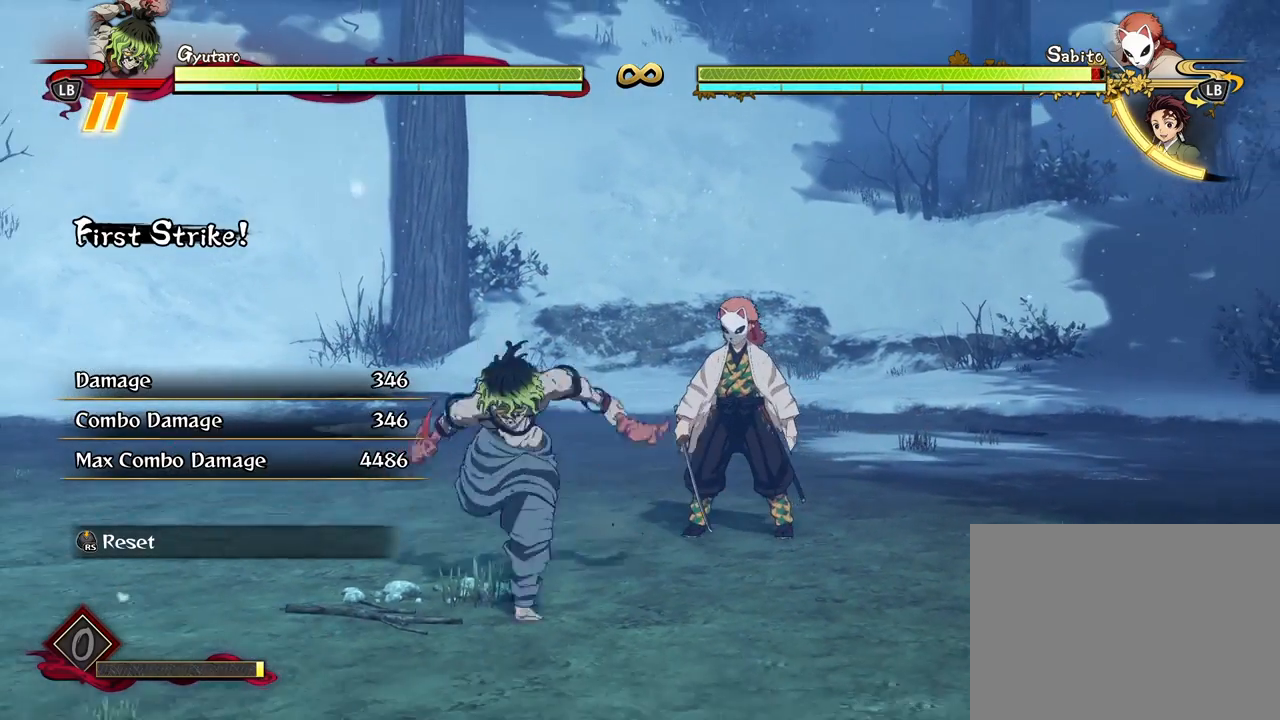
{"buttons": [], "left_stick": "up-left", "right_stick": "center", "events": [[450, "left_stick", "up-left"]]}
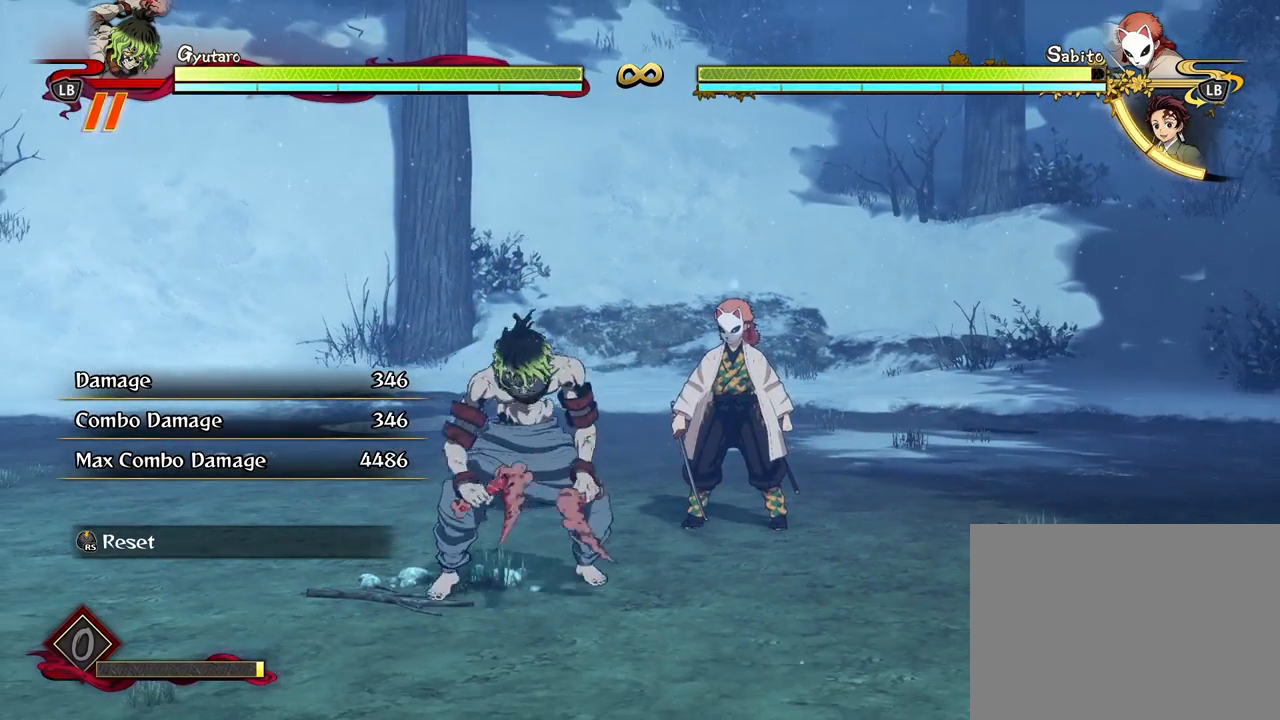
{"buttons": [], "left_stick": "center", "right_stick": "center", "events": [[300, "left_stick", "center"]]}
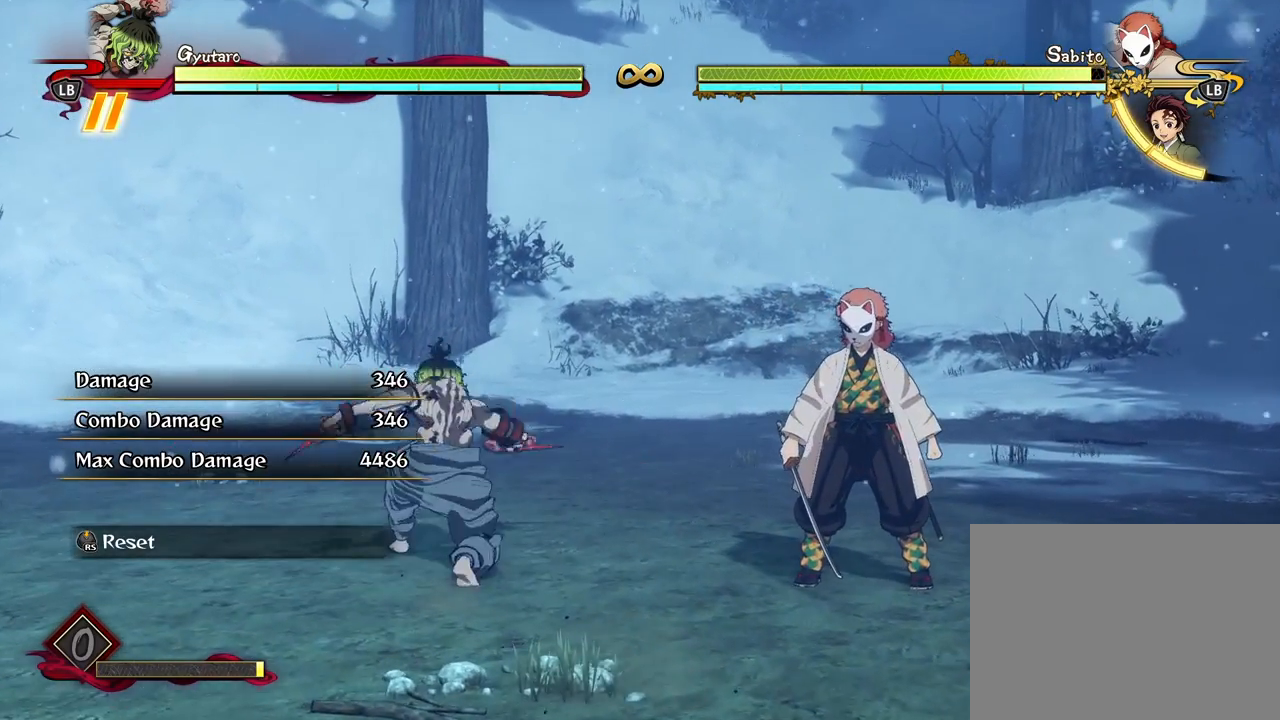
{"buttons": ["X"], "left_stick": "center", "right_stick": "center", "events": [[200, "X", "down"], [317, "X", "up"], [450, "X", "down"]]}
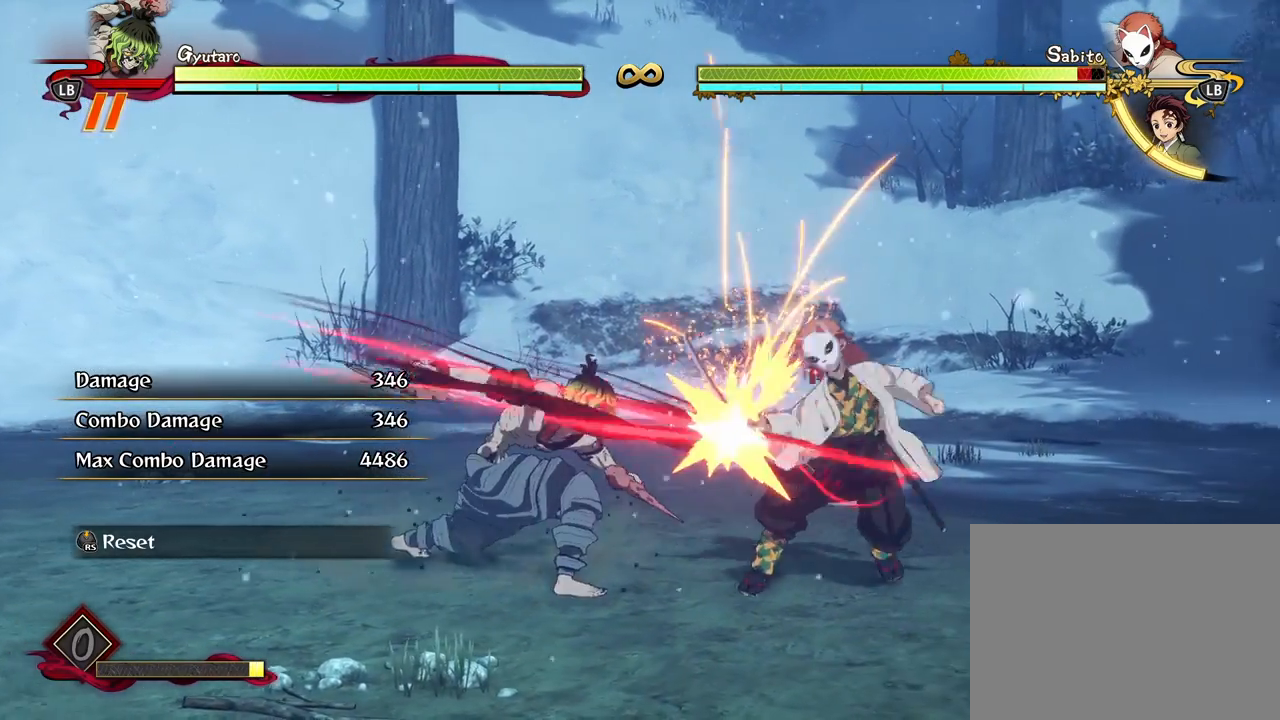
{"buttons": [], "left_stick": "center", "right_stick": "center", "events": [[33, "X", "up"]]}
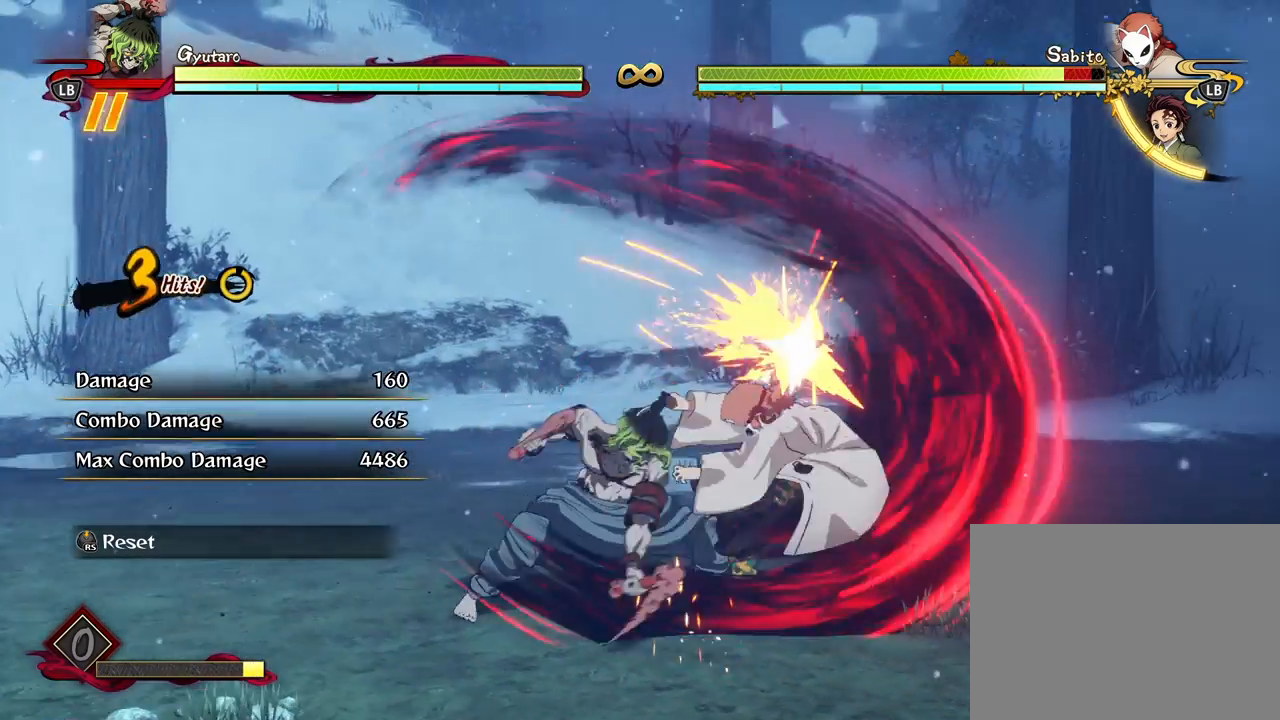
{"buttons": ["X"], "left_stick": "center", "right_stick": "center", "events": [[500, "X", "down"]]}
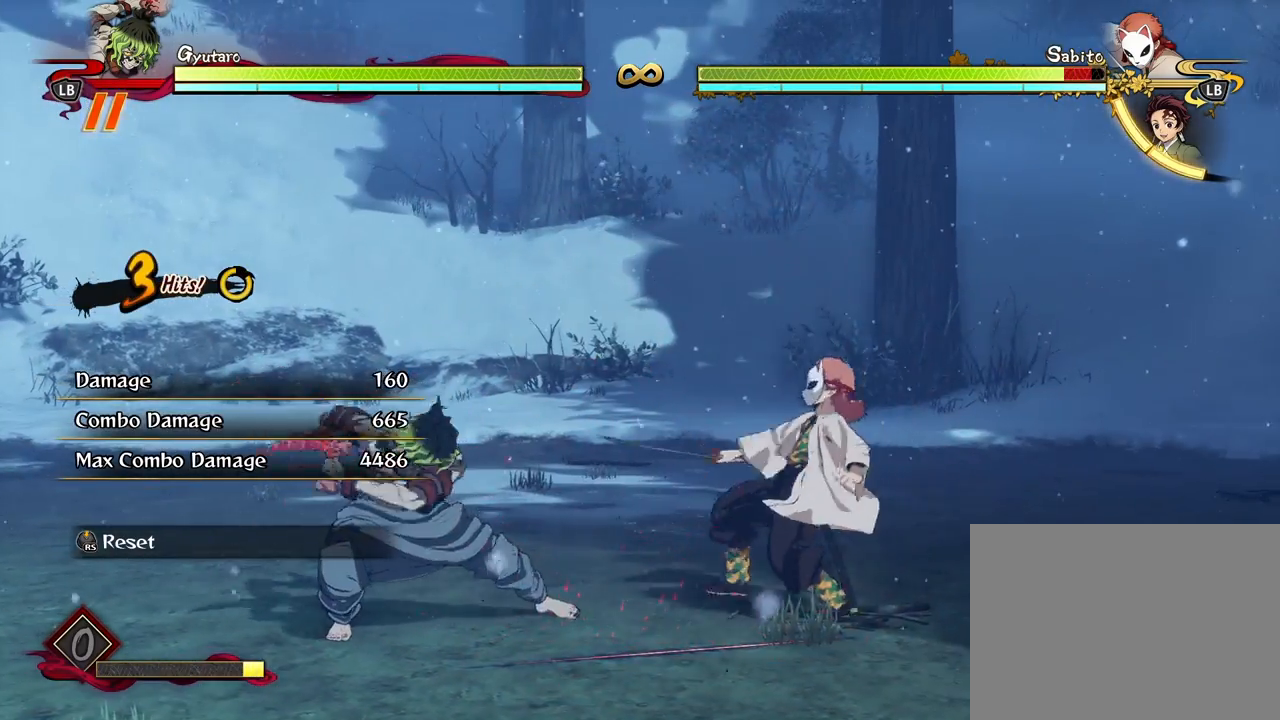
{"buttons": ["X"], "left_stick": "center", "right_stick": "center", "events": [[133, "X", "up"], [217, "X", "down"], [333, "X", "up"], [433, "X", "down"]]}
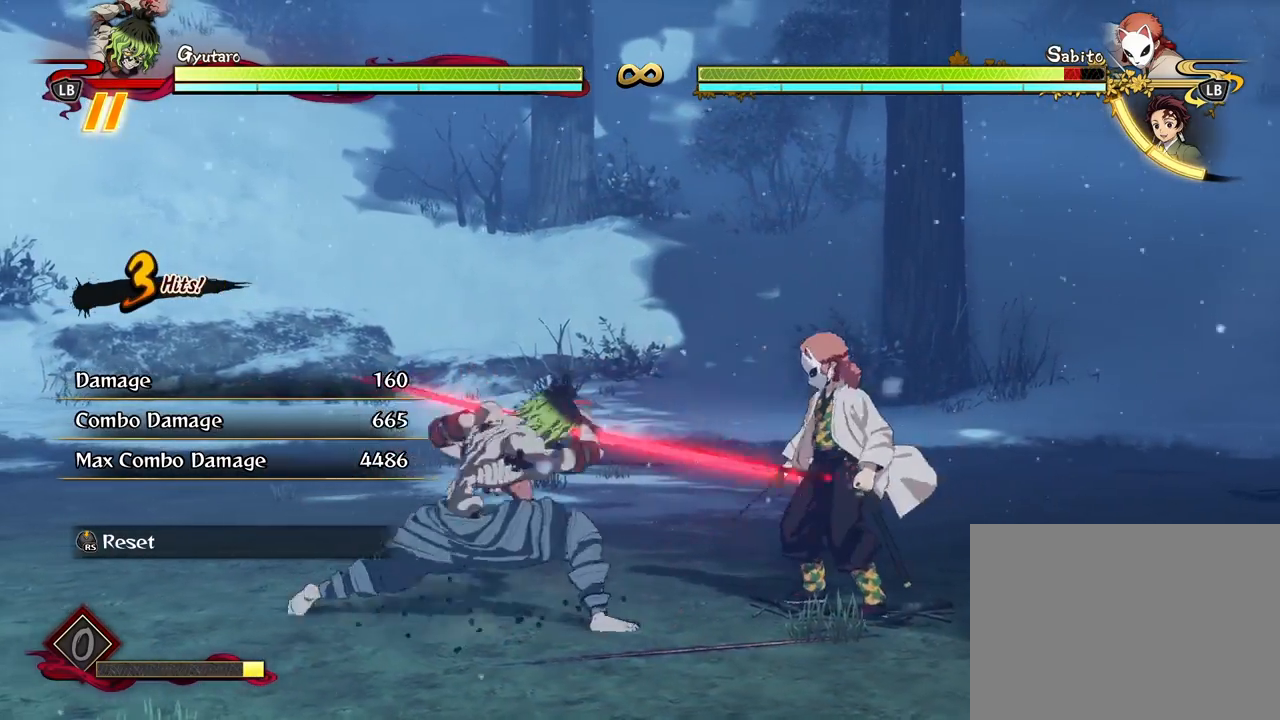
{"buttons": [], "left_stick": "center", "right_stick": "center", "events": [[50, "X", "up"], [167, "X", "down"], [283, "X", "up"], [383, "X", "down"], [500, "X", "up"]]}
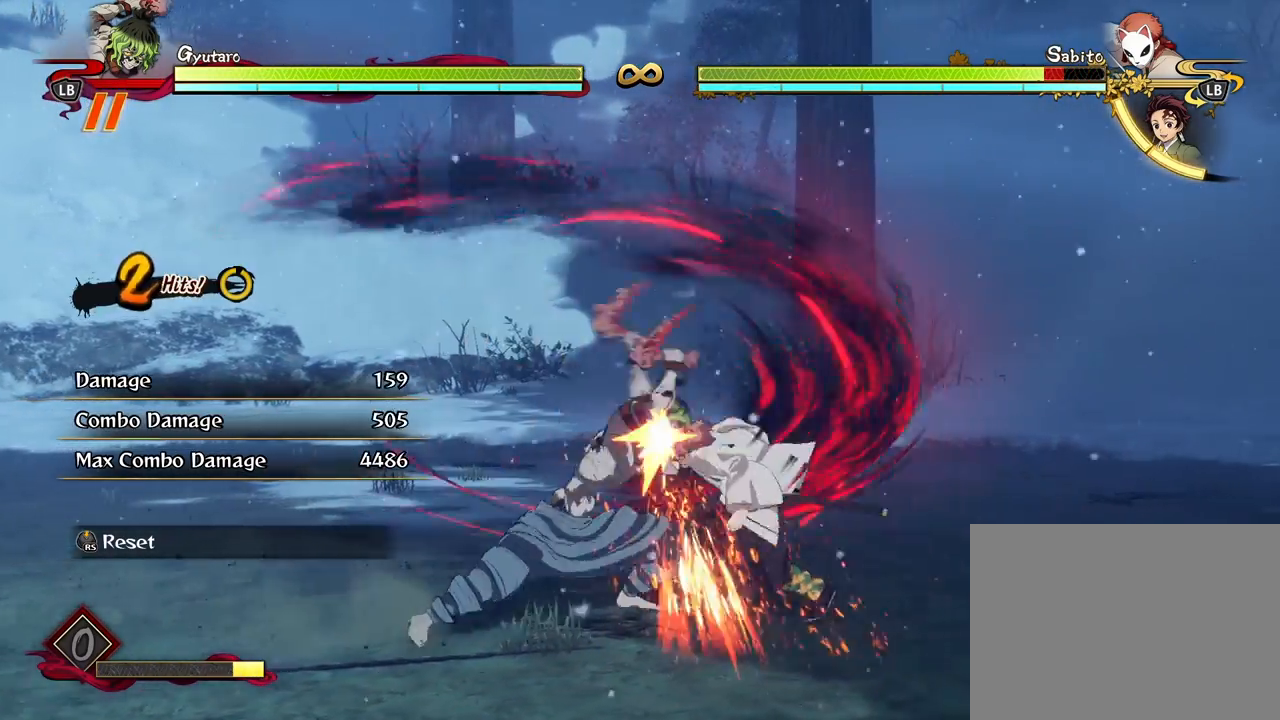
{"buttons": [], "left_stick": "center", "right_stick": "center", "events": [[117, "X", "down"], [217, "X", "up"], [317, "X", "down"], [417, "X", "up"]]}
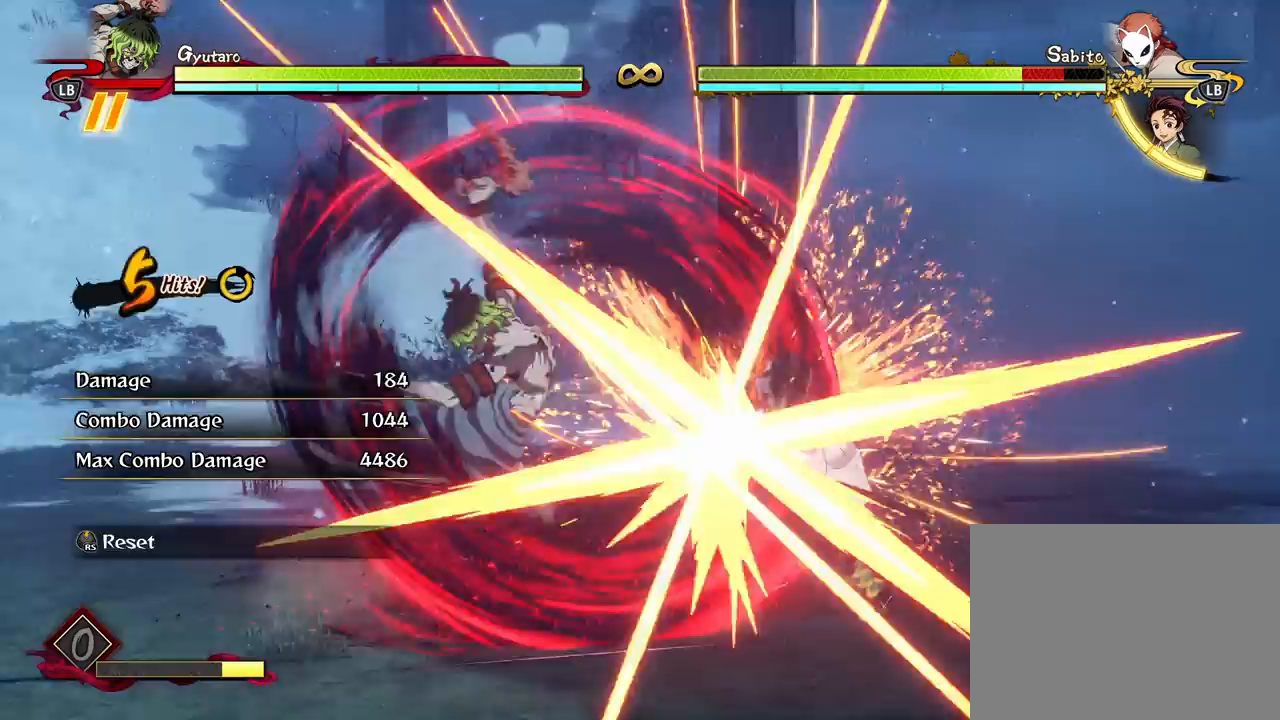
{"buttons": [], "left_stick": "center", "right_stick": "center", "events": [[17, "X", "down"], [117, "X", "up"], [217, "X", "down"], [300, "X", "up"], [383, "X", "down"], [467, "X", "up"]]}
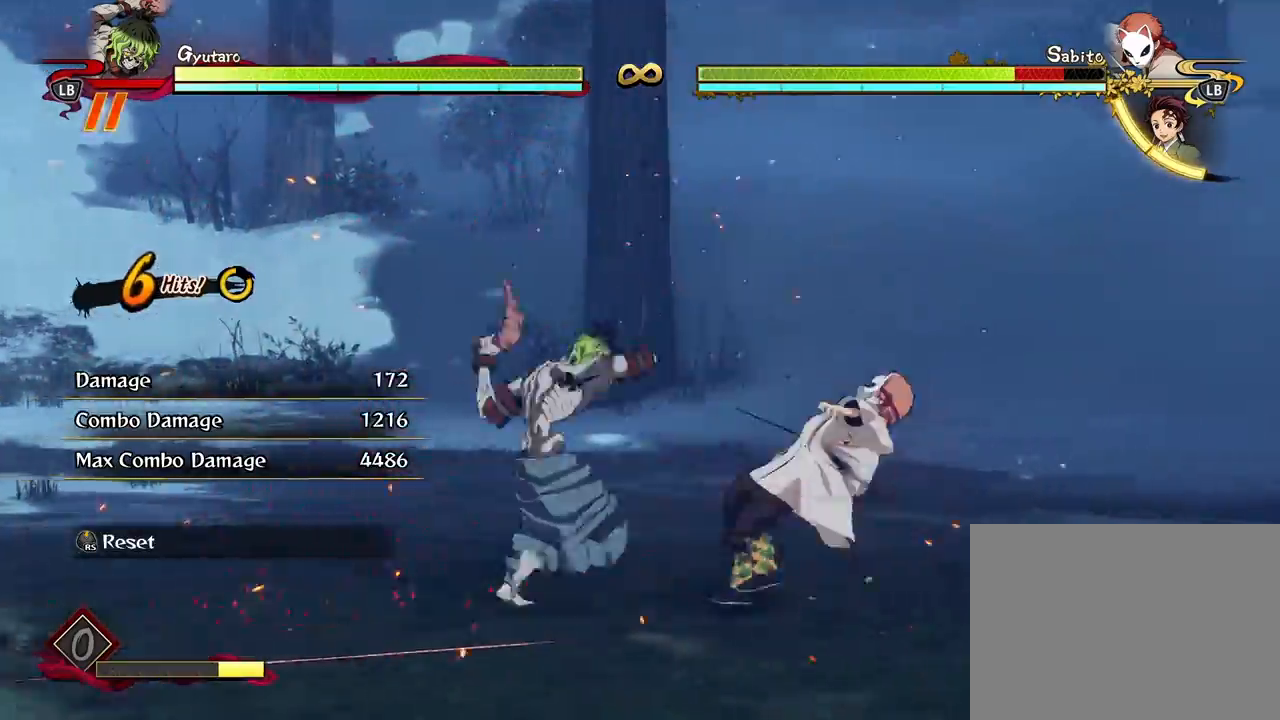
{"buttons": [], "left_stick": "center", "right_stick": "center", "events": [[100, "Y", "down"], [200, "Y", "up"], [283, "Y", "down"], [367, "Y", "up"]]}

::::

◆ EXERCISE DESCRIPTION: State the number of lines above that hold the string "down", with nothing added.

◆ THE COMPLETED TASK: 7